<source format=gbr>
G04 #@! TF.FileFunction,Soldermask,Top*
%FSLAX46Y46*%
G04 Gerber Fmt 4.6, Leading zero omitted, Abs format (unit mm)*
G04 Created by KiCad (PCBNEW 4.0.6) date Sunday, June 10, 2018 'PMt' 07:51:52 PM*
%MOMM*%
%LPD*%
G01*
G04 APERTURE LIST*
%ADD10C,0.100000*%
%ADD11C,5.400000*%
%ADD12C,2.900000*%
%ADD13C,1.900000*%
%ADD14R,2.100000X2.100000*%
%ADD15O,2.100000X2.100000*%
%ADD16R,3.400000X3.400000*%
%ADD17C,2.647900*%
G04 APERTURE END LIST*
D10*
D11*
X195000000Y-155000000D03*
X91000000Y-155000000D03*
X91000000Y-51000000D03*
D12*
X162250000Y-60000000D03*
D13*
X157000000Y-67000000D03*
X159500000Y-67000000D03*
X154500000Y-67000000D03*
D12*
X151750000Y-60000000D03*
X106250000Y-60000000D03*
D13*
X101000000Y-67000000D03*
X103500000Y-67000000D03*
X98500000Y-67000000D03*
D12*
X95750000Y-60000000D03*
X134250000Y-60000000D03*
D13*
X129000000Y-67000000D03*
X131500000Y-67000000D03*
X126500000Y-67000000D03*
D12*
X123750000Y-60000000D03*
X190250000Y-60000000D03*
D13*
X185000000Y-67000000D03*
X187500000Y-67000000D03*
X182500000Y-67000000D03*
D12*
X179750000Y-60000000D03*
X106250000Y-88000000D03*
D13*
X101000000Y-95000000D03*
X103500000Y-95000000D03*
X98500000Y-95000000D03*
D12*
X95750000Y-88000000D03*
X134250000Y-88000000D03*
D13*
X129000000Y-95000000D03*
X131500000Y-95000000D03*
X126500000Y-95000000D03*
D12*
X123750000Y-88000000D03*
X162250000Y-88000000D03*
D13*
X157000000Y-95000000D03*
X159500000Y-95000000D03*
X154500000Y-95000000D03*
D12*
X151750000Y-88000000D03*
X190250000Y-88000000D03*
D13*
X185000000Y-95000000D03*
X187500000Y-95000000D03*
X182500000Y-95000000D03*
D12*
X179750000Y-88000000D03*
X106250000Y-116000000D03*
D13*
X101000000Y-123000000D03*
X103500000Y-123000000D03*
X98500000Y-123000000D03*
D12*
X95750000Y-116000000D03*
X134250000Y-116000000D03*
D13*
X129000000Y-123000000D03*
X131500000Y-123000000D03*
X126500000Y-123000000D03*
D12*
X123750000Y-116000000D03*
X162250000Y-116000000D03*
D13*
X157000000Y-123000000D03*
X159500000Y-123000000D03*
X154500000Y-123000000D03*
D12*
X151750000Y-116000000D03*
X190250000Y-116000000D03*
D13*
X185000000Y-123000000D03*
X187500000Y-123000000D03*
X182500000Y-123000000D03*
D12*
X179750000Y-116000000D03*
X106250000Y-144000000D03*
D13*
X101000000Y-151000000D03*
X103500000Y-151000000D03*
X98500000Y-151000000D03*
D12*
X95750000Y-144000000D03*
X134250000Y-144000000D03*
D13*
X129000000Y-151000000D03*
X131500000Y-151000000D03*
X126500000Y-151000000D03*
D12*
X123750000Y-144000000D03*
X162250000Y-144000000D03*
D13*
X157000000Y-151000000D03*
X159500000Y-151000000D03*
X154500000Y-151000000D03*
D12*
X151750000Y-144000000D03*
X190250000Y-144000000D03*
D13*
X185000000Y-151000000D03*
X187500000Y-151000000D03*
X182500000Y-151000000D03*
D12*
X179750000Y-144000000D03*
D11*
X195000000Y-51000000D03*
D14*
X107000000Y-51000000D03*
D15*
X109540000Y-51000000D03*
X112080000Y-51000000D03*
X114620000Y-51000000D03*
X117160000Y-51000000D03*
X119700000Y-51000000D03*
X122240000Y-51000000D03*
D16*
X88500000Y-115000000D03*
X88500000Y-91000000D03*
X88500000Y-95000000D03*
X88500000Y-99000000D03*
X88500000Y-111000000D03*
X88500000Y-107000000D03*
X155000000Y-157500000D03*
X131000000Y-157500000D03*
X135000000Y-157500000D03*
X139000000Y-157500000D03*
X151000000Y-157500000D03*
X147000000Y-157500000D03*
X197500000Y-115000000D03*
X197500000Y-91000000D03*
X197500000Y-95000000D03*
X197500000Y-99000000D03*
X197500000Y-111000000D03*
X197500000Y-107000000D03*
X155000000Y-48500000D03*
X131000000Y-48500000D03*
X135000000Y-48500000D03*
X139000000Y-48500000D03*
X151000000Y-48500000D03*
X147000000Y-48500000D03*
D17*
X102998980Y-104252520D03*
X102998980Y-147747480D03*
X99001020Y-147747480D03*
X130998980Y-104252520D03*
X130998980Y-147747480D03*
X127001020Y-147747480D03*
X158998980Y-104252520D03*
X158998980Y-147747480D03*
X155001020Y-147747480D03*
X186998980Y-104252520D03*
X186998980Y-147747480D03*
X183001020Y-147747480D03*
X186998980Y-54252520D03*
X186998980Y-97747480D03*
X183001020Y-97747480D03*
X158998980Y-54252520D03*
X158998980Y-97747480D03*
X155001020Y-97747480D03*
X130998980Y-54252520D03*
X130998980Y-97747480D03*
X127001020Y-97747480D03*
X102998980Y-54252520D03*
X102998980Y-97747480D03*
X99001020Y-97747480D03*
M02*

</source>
★ ★ ★ ★ ★
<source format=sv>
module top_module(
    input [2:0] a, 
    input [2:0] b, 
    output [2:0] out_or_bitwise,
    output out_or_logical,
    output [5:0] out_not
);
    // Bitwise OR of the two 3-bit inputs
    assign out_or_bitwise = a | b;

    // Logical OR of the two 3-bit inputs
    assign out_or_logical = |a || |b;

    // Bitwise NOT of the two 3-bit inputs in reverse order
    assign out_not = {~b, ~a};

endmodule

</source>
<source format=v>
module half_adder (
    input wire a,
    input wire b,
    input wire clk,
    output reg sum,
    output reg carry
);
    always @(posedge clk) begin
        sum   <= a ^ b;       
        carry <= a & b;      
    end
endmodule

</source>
★ ★ ★ ★ ★
What you will do> Please go over the data above and tally every line holding "LIST"; reply only with the count.

Written solution> 2